The World Bank has raised China’s growth forecast for this year from 6.7 percent to 6.8 percent, based on rising household income and improving external demand, according to its latest report Tuesday.
It was the bank’s second upward revision for China, after it revised up the projection from 6.5 percent to 6.7 percent in April.
“China has maintained growth resilience and gained reform momentum as the authorities have undertaken a host of measures aimed at reducing macroeconomic imbalances and limiting financial risks without notable impact on growth,” said John Litwack, World Bank lead economist for China. “As a result, economic rebalancing received a boost.
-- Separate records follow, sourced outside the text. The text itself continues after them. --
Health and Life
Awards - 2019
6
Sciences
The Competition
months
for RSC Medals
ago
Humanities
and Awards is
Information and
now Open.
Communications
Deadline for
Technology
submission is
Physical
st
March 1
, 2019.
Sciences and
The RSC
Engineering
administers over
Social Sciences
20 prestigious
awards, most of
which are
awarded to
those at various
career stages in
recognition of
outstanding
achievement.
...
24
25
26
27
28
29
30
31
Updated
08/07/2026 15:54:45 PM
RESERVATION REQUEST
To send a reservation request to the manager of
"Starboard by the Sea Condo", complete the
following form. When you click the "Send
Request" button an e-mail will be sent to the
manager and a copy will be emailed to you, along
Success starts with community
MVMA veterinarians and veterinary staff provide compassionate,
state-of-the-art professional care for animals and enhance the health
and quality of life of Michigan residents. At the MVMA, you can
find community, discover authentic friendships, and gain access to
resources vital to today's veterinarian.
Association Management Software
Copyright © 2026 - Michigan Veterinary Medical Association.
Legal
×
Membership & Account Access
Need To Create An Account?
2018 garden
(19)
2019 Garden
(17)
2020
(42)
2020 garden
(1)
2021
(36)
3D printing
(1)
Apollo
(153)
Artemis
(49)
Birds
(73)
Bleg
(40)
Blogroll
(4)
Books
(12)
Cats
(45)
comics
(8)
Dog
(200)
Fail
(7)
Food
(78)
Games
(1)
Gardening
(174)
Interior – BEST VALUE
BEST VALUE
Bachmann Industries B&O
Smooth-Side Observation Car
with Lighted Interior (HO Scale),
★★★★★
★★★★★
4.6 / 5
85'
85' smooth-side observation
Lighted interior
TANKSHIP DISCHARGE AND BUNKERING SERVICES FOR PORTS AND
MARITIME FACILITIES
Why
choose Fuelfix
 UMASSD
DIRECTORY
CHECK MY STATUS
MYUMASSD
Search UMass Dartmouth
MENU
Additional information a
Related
The growth of household incomes and consumption accelerated relative to investment.”
He underlined the fact that net exports had returned to positive contribution to growth, business confidence improved, job creation remained buoyant, capital outflows stabilized and the renminbi appreciated against the U.S. dollar.
The bank estimated China’s GDP growth to decelerate to 6.4 percent in 2018 and 6.3 percent in 2019, mainly due to domestic policy tightening.
“Prudent monetary policy, stricter financial sector regulation, and the government’s continuing efforts to restructure the economy and to reign in the pace of leveraging are expected to contribute to the growth moderation,” according to the report.
“Favorable economic conditions make this a particularly opportune time to further reduce macroeconomic vulnerabilities and pursue reforms that target better quality, more efficient, fairer, and more sustainable development,” said Elitza Mileva, World Bank senior economist and co-author of the report.
The report pointed out that the successful implementation of reforms of government budget and China’s pension system were critical to the country’s macroeconomic stability, economic rebalancing, and social transformation in the coming years.
The major downside risk to the forecast is the still rising leverage of the non-financial sector.
“Despite the recent slowdown, credit continues to grow considerably faster than GDP. Outstanding bank loans reached 150 percent of GDP in November 2017, up from 103 percent at the end of 2007,” the report said.
China’s GDP expanded 6.9 percent year-on-year in the first three quarters, above the government’s target of around 6.5 percent for this year.
Backed by better-than-expected growth, the International Monetary Fund (IMF) has revised up its China forecast for the fourth time this year, to 6.8 percent in 2017 and 6.5 percent the year after.